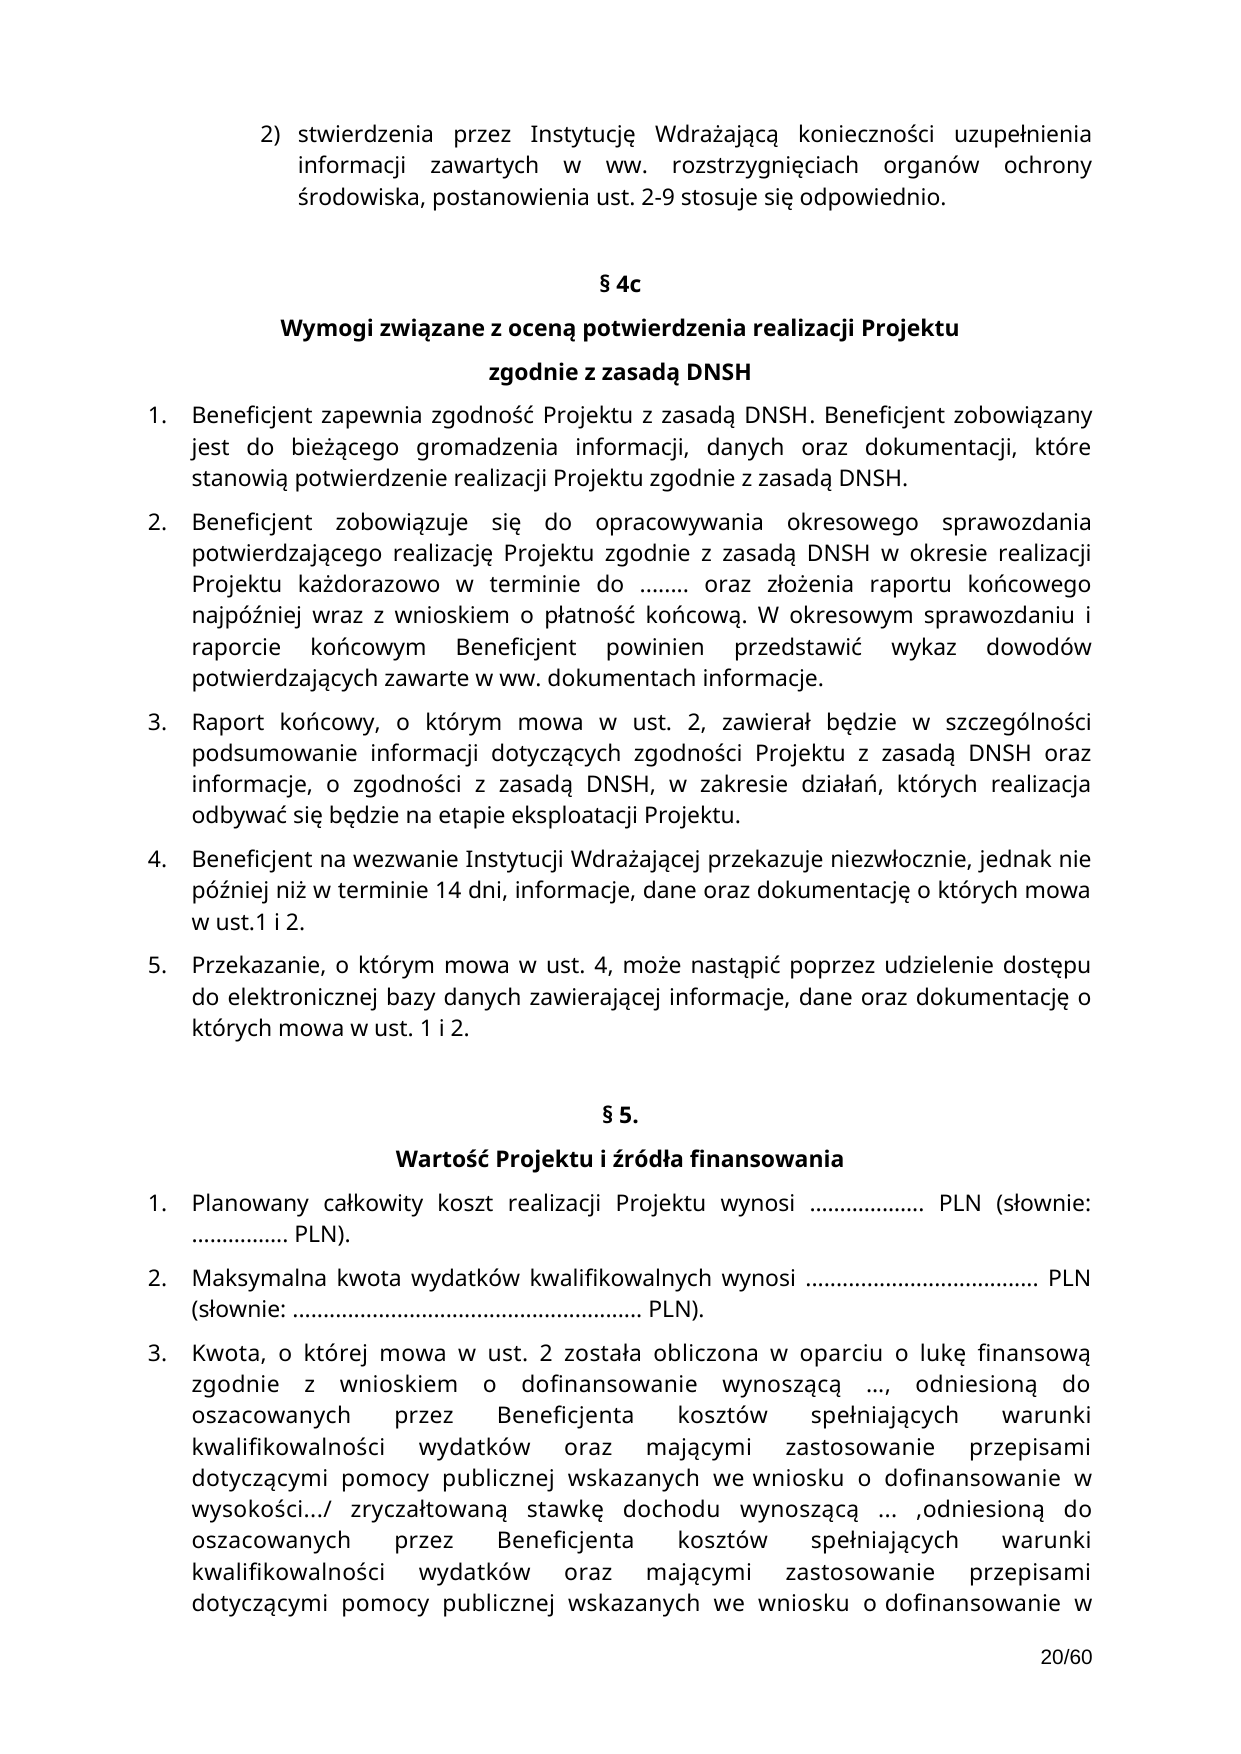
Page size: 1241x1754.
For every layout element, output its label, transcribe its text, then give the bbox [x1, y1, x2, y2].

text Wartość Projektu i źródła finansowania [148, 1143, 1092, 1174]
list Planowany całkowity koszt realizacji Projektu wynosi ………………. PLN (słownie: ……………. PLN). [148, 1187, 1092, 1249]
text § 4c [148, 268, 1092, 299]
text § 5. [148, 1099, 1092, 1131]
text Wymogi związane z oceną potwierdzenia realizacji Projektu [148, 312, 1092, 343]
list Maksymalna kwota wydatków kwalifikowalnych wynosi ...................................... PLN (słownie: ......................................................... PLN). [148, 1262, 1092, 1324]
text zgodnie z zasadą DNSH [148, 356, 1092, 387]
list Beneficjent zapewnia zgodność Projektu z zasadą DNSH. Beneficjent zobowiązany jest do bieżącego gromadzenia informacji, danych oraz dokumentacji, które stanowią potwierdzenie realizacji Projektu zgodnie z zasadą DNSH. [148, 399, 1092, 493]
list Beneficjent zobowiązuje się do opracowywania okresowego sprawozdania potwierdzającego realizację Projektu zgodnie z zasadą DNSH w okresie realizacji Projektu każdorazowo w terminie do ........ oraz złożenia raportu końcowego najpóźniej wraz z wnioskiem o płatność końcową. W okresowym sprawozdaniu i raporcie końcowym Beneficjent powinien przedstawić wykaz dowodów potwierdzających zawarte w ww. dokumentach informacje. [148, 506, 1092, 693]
:::
## Task description
For every line in the data above that holds "wynosi", return the line itself.

## Finished task
list Planowany całkowity koszt realizacji Projektu wynosi ………………. PLN (słownie: ……………. PLN). [148, 1187, 1092, 1249]
list Maksymalna kwota wydatków kwalifikowalnych wynosi ...................................... PLN (słownie: ......................................................... PLN). [148, 1262, 1092, 1324]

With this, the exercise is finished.